There are two other issues to consider as well. I'm sure your former employer had E & O insurance and if he did, the error would be covered under the policy that was in force when the plat was issued. The client should, in fact, reach out to your former employer to obtain the information as to who the insurer was at the time of the original survey. The State Board should be able to supply the contact information, especially if, as you say, his license is still valid. Most states have that info on their web sites as a matter of public record.

The last issue I see is that for there to be anything actionable in civil litigation the client would have to prove he was damaged financially or physically as a result of the defective plat. You have not included the details leading up to your engagement to stake the lines but it would seem to me that if he is just now having the lines staked some 16 years after the plat was issued it is probably more of an annoyance than a damage. If he is looking to sell the 2 acres now the subdivision line could be corrected (in theory, depending on zoning requirements and local ordinances) to exclude the existing dwelling (or include it, depending on intent) and the problem goes away without need for litigation unless the 2 acres can not be achieved on a new plan. The liability would then be reduced to the financial loss generated by the reduction is the lot size.

I have one remaining question, was the subdivision plat recorded within the statutory time limits? If the client never recorded the plat then all bets are off for him to have any actionable cause.

It's an interesting situation but I can't see how you would assume any sort of liability for the work done in 2001. The part that irritates the hell out of me though is that insurance companies will often settle out of court rather than defend their paying client to cut their own legal expenses. Case in point, a fellow PLS & friend of mine staked out a house that was approved as a rancher on slab. The client/builder decided to add a basement without checking on seasonal high water tables or modifying the plot plans. The foundation was installed based on my friend's cut sheet graded to the finished first floor elevation. The newly constructed home was sold in the peak of summer and turned out to have a wet basement the following spring so the homeowner ended up suing everybody involved in the process and my friend's insurance company settled for $25K to walk away from the case rather than defend the work they were paid to insure.
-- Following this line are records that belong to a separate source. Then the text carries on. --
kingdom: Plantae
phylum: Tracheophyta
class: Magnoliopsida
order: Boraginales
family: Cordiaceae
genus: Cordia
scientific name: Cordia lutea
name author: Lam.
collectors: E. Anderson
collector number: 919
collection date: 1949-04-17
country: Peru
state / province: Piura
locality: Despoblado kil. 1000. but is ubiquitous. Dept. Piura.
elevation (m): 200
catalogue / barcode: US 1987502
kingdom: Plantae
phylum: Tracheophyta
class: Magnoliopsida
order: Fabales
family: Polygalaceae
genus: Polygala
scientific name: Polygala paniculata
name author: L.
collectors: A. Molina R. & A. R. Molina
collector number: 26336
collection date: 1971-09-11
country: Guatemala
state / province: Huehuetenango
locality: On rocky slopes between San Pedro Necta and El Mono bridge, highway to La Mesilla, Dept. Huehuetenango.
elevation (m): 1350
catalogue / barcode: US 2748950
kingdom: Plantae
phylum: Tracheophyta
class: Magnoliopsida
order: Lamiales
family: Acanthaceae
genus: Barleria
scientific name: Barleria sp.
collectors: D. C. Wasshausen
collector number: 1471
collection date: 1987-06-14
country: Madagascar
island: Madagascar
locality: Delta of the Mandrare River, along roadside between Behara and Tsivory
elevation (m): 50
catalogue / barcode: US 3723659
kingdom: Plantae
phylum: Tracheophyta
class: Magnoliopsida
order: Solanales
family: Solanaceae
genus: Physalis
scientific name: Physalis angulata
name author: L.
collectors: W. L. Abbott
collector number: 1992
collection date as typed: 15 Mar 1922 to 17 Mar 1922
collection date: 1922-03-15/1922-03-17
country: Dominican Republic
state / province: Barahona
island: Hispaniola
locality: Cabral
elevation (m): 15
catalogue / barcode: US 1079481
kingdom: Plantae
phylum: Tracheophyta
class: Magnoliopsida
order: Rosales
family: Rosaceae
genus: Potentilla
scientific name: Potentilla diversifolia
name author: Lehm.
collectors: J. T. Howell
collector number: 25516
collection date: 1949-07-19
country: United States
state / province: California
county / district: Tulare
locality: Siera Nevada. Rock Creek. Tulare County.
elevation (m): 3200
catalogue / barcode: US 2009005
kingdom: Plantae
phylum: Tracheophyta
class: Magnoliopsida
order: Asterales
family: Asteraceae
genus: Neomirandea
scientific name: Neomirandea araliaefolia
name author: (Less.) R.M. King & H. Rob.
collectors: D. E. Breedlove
The error occurred before either of us (current owners of the new company) were licensed. We owned no stake in the company and I was a rodman, not even crew chief yet. My partner wasn't even an employee of that company yet. Neither of us signed anything. We intentionally, for this exact reason, purchased assets only. We basically bought records, equipment, a phone number, and a no compete clause. Started a new company, with a new name.

The division plat was recorded a week or so after the work was done in 2001. A month or so later, an update was done, to show the improvements for mortgage purposes. Still the original dwelling was not shown. How this got missed not once, but twice, blows my mind. It was a family cut from father to daughter. The daughter got the 2 acre parcel (the erroneous plat) and the father kept the remaining 6 acres, until a month ago. The father was the client in 2001. He is now deceased, and his son bought the 6 acres from the estate. He hired us to mark the line between the two tracts so he could see if there was room for an addition. Obviously, there wasn't and the error was discovered by myself at that time.